Suspendus à de grands cintres, des guéridons, des chaises et des tables de jardin défilent, le long d’un câble, comme sur un fil à linge roulant. Les objets sont dégraissés, nettoyés puis acheminés vers une cabine de poudrage où une teinte parmi les 24 du catalogue est projetée sur le métal. Ils passent ensuite au four à 200 degrés. Ces derniers mois, le ballet à la chaîne de peinture ne fait plus relâche. Dans un fracas d’acier pressé, soudé, poncé, jusqu’à 15 000 meubles sont fabriqués chaque semaine. Cette usine Fermob, installée au bord de la Saône, tourne en trois-huit, week-end compris. Six mois que ça dure, alors qu’habituellement une telle intensité n’excède pas un mois.

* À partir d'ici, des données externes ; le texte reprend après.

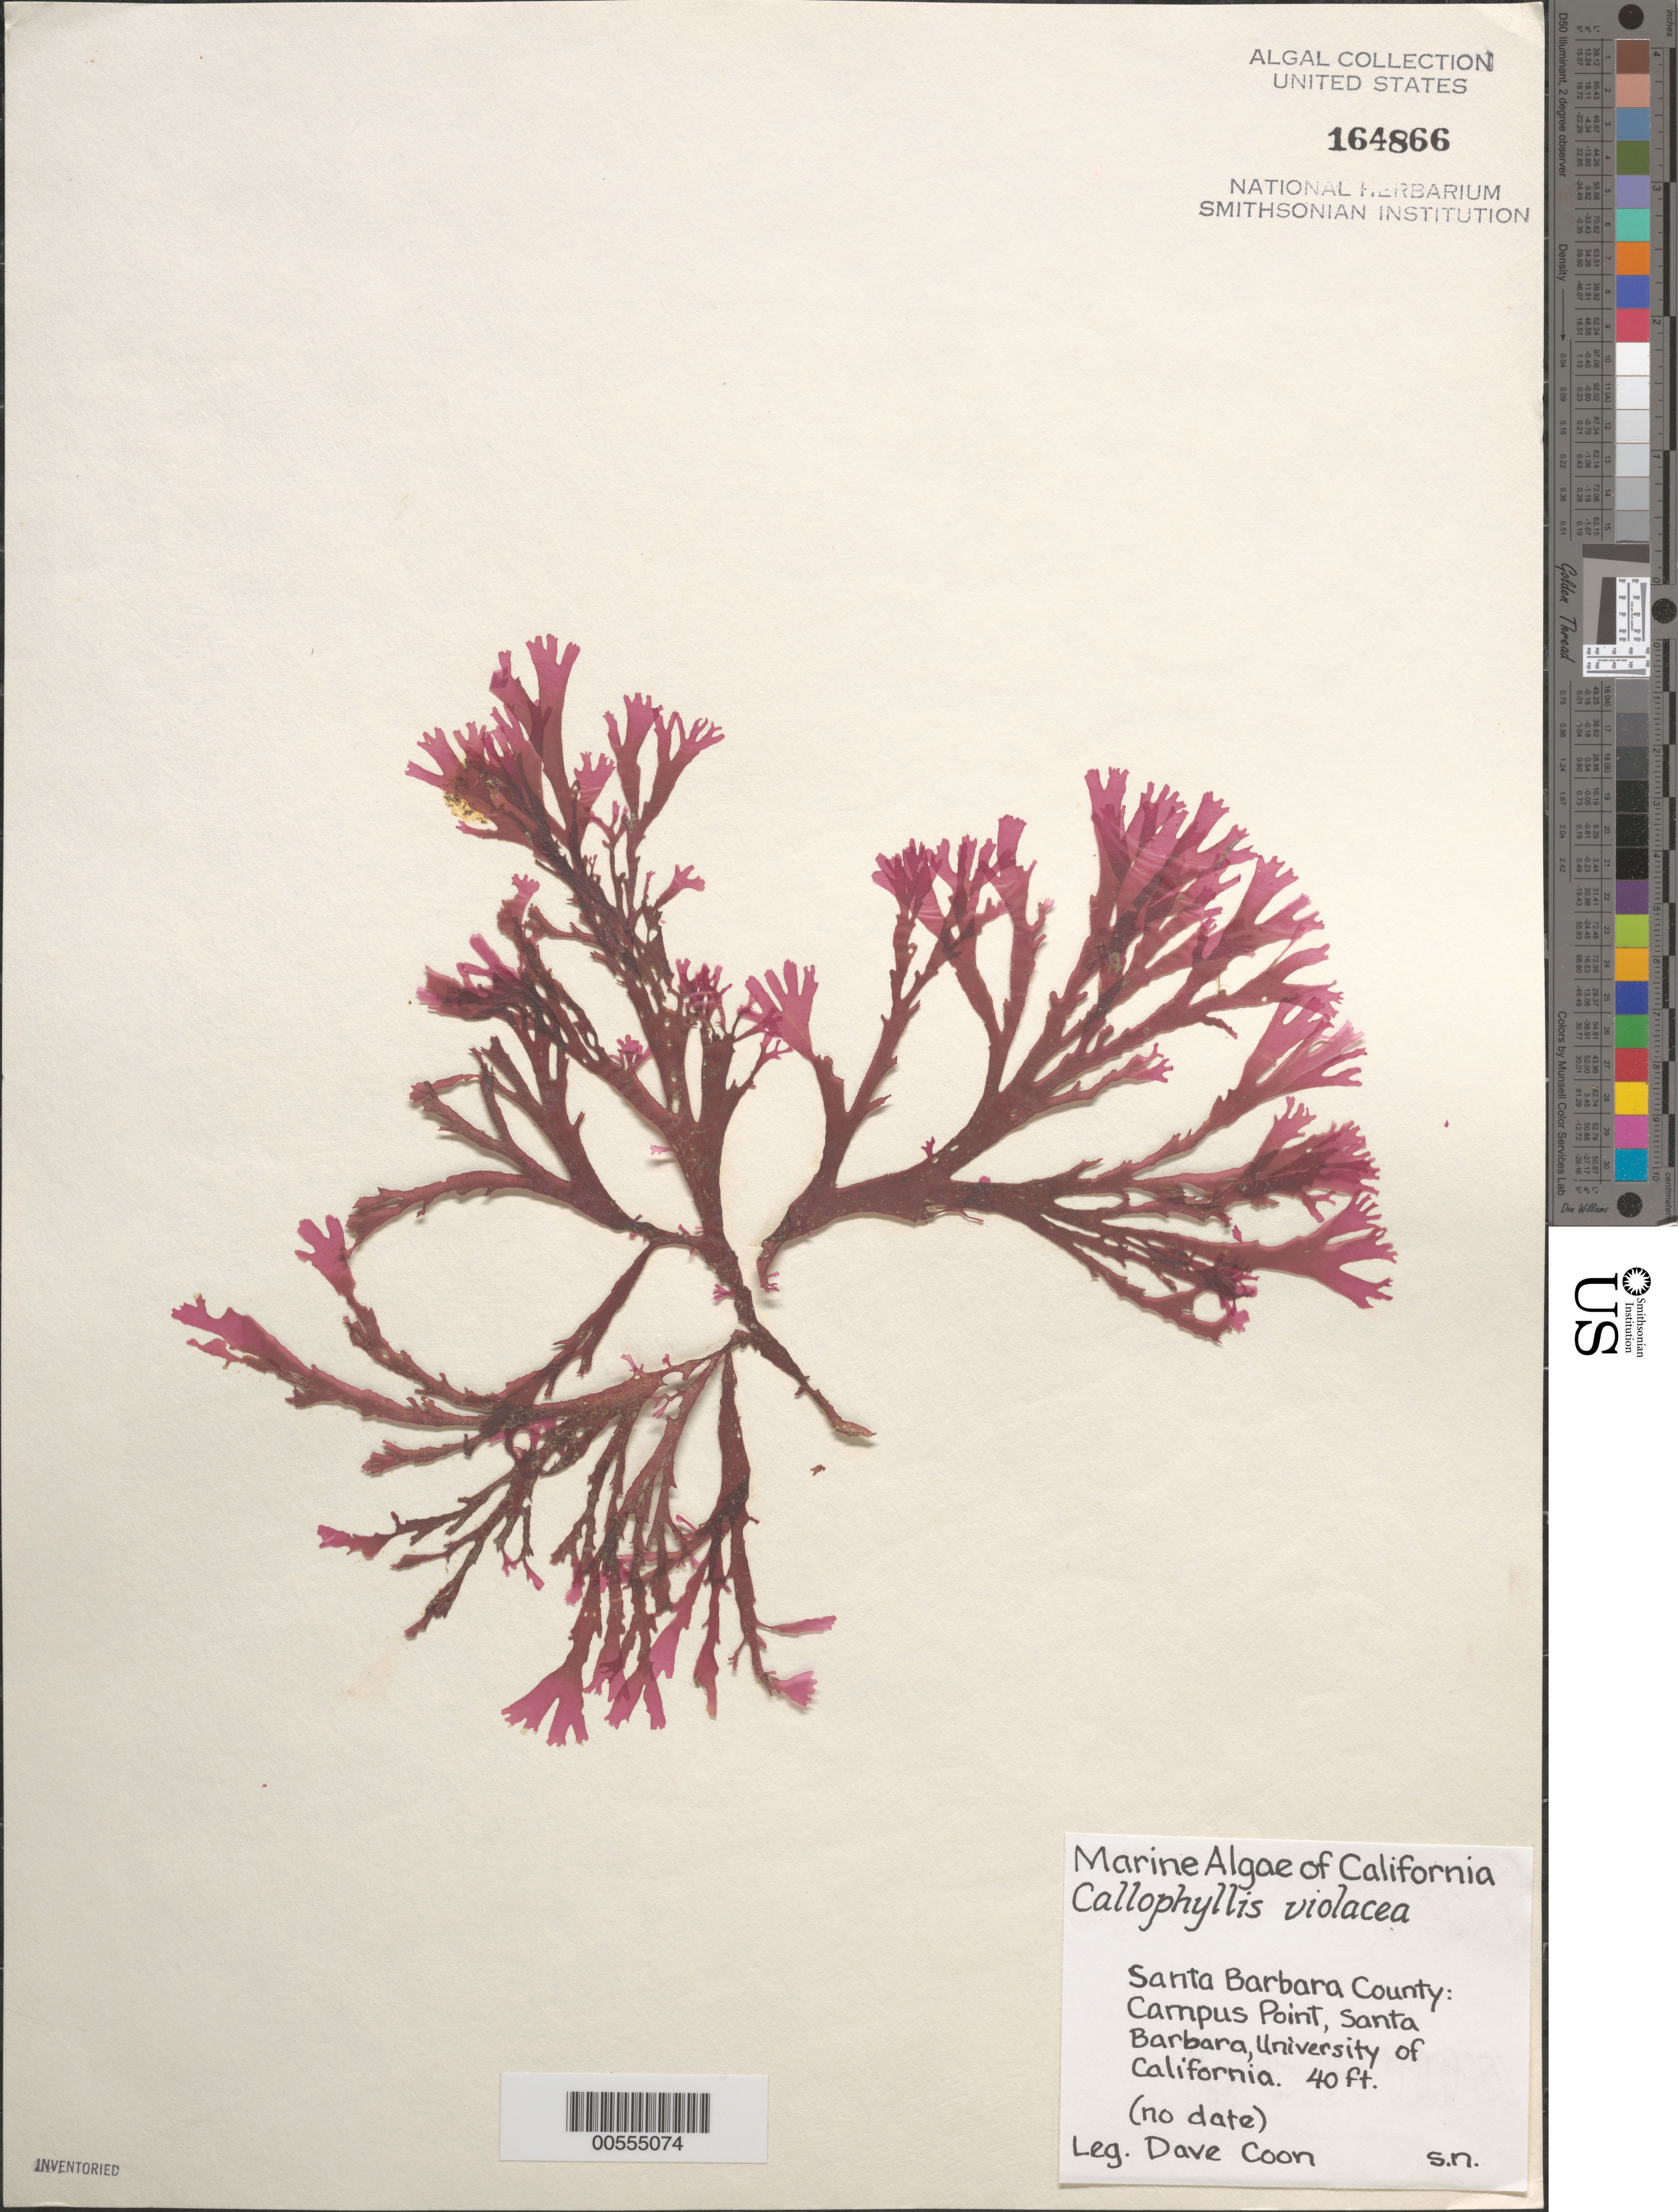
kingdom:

Ce rythme soutenu et la mobilisation d’un autre site à Anneyron dans la Drôme ne suffisent pas pour répondre à l’afflux de commandes. Les délais de livraison se sont allongés, de quatre à onze semaines. Bernard Reybier, le P-DG de Fermob, date le début de cet engouement au premier déconfinement du printemps 2020 : «Même l’hiver dernier a connu une progression des ventes par rapport à l’année précédente. Depuis quelques semaines, l’accélération est brutale, avec la reprise du marché de l’hôtellerie et de la restauration liée à la réouverture des terrasses.» Le regain frénétique des achats dans les pays déconfinés a notamment porté sur l’aménagement de la maison, au point de dérégler toute la chaîne d’approvisionnement. «Pour la première fois, faute d’acier, nous avons dû arrêter certaines lignes de production pendant quelques heures, déplore Bernard Reybier. Depuis décembre 2020, le prix de l’acier s’est apprécié de 10% et même de 100% sur certaines variétés, celui des mousses de garniture des coussins de 50%.» Les quelque 250 produits du catalogue viennent de voir leurs tarifs augmenter de 7%.
Même si l’entreprise est rompue aux variations saisonnières de grande amplitude, elle doit aujourd’hui déterminer si l’accélération est durable. Pour le moment, Fermob a eu recours à l’intérim, a créé 25 CDI, et 20 autres à venir d’ici à la fin de l’année. Le président, 68 ans, qui travaille avec son fils de 39 ans, Baptiste, directeur général, explique : «Il faut trouver le curseur entre la surchauffe actuelle et la suite.» Il anticipe une année 2022 «aussi dynamique que 2021, puisque le phénomène d’équipement de la maison devrait se poursuivre», mais il considère que «l’euphorie ne sera pas éternelle».
“Des matériaux avec autant d’histoire ne pouvaient que subsister, à condition de se moderniser”
Lorsque Bernard Reybier a repris l’atelier artisanal de Thoissey avec ses onze salariés, son siècle d’existence, et ses chaises pliantes et à volutes au catalogue, ses amis ont tenté de l’en dissuader. C’est la fin des années 1980, le mobilier de jardin en plastique a déjà supplanté celui en métal que tous condamnent à la disparition. Pas ce diplômé de l’école de management de Lyon : «Des matériaux avec autant d’histoire ne pouvaient que subsister, à condition de se moderniser. Aussitôt je me suis placé dans une logique industrielle.» Il fait appel à des designers, mise sur la couleur, des peintures innovantes et l’écoconception. Trente ans plus tard, Fermob a toujours des capitaux majoritairement familiaux, emploie 257 salariés à Thoissey, 50 dans sa filiale à Mâcon et 26 à Anneyron, et s’apprête à clore fin juillet un exercice avec des ventes annuelles en hausse de 25 à 30 %, à 100 millions d’euros. Et la marque s’est fait un nom dans le design. Elle équipe le bitume de Times Square à New York, les pelouses de Harvard, ou le parquet de l’espace réservé aux dignitaires dans la Cité interdite à Pékin. Son allure si reconnaissable est souvent copiée ; Fermob a ainsi gagné une cinquantaine de contentieux et traite en permanence une dizaine de dossiers.
Si la chaise Bistro sera à l’Élysée les 3 et 4 juillet pour La Grande Exposition du fabriqué en France, les Reybier n’ont pas fait de ce label une doctrine. Au contraire. Les luminaires, qui représentent 10 % du chiffre d’affaires, sont produits en Chine. Et Bernard Reybier de lancer, bravache : «Le made in France est un truc d’égoïstes. Nous sommes fiers de nos racines, mais nous ne voulons ni du repli sur soi ni du protectionnisme.» Dans les projets du père et du fils : ouvrir des usines aux États-Unis et en Chine pour y fabriquer leurs produits et les vendre là-bas. Le made in France, saison 2.